-------- Sección del documento

Así se hicieron ricos los Santuarianos y Marinillos
Confites, cigarros y licores son otros negocios que han liderado los comerciantes del oriente de Antioquia en Medellín y otras ciudades del país. FOTO Jaime Pérez |
En las familias de El Santuario, Marinilla y Granada nacían 18 hijos y más y todos se criaban con las migajas que sus padres les sacaban a sus “finquitas”, de una o dos cuadras, en las peores tierras de Antioquia, por efectos de acidez y aridez.
Hoy ese acto innovador, de
lograr lo máximo con lo mínimo, hace de los comerciantes santuarianos,
marinillos y granadinos el grupo más próspero del comercio popular en el
país, como lo prueban las cifras y propiedades que manejan, y lo más
sorprendente: se hicieron de la nada.

----------------
-------- Datos disponibles

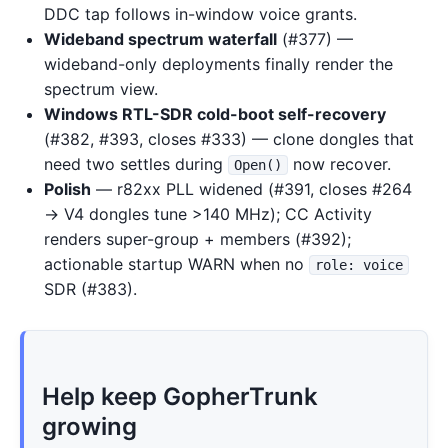
DDC tap follows in-window voice grants.
Wideband spectrum waterfall
(#377) —
wideband-only deployments finally render the
spectrum view.
Windows RTL-SDR cold-boot self-recovery
(#382, #393, closes #333) — clone dongles that
need two settles during
now recover.
Open()
Polish
— r82xx PLL widened (#391, closes #264
→ V4 dongles tune >140 MHz); CC Activity
renders super-group + members (#392);
actionable startup WARN when no
role: voice
SDR (#383).
Help keep GopherTrunk
growing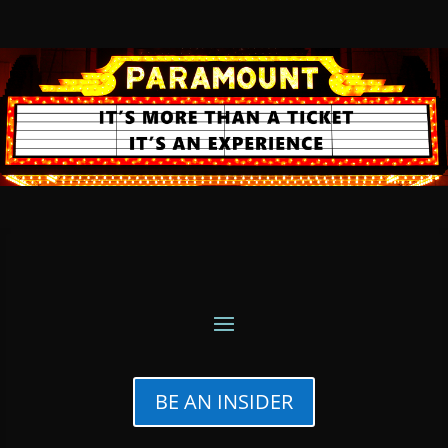
BE AN INSIDER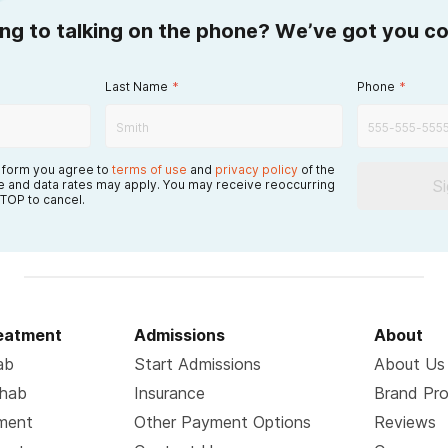
ing to talking on the phone? We’ve got you c
Last Name
*
Phone
*
s form you agree to
terms of use
and
privacy policy
of the
S
 and data rates may apply. You may receive reoccurring
TOP to cancel.
reatment
Admissions
About
ab
Start Admissions
About Us
ehab
Insurance
Brand Pr
tment
Other Payment Options
Reviews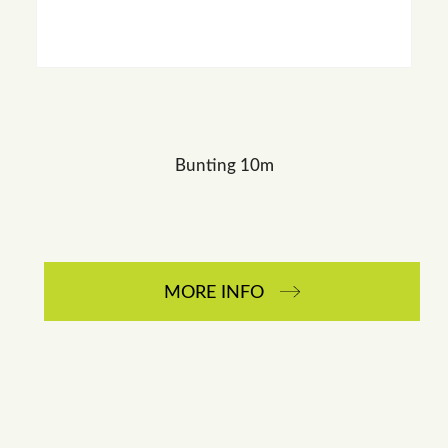
Bunting 10m
MORE INFO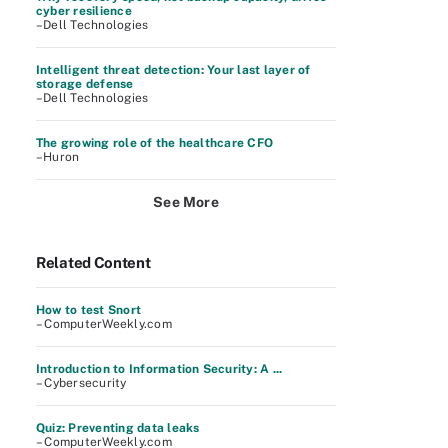
cyber resilience
–Dell Technologies
Intelligent threat detection: Your last layer of
storage defense
–Dell Technologies
The growing role of the healthcare CFO
–Huron
See More
Related Content
How to test Snort
– ComputerWeekly.com
Introduction to Information Security: A ...
– Cybersecurity
Quiz: Preventing data leaks
– ComputerWeekly.com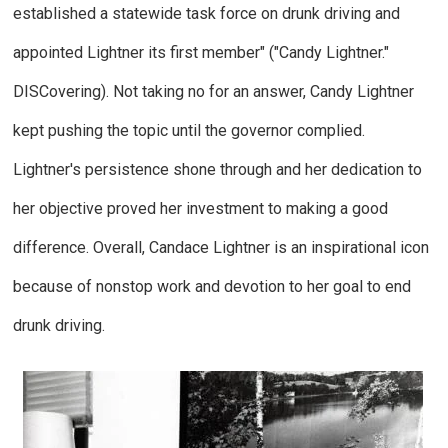
established a statewide task force on drunk driving and
appointed Lightner its first member" ("Candy Lightner."
DISCovering
). Not taking no for an answer, Candy Lightner
kept pushing the topic until the governor complied.
Lightner's persistence shone through and her dedication to
her objective proved her investment to making a good
difference. Overall, Candace Lightner is an inspirational icon
because of nonstop work and devotion to her goal to end
drunk driving.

----------------

Ejercicios propuestos »
1 – Indica si cada afirmación coincide con el texto sobre los comerciantes del oriente de Antioquia. Responde sí o no y cita las palabras del texto que lo deciden: (a) En las familias de El Santuario, Marinilla y Granada nacían 18 hijos o más. (b) Las fincas de esas familias estaban en las mejores tierras de Antioquia. (c) Estos comerciantes empezaron con grandes fortunas heredadas.
2 – Según el texto sobre los comerciantes del oriente de Antioquia, ¿qué extensión tenían las "finquitas" de los padres?
3 – Resume en dos oraciones el texto sobre los comerciantes del oriente de Antioquia.

Respuestas del ejercicio »
1 –
(a) Sí: "nacían 18 hijos y más".
(b) No: "en las peores tierras de Antioquia, por efectos de acidez y aridez".
(c) No: "se hicieron de la nada".

2 – Tenían una o dos cuadras.

3 – En El Santuario, Marinilla y Granada, las familias tenían 18 hijos o más y los criaban con lo poco que sacaban de pequeñas fincas situadas en las peores tierras de Antioquia. Hoy los comerciantes de esos pueblos forman el grupo más próspero del comercio popular del país y lograron esa posición partiendo de la nada.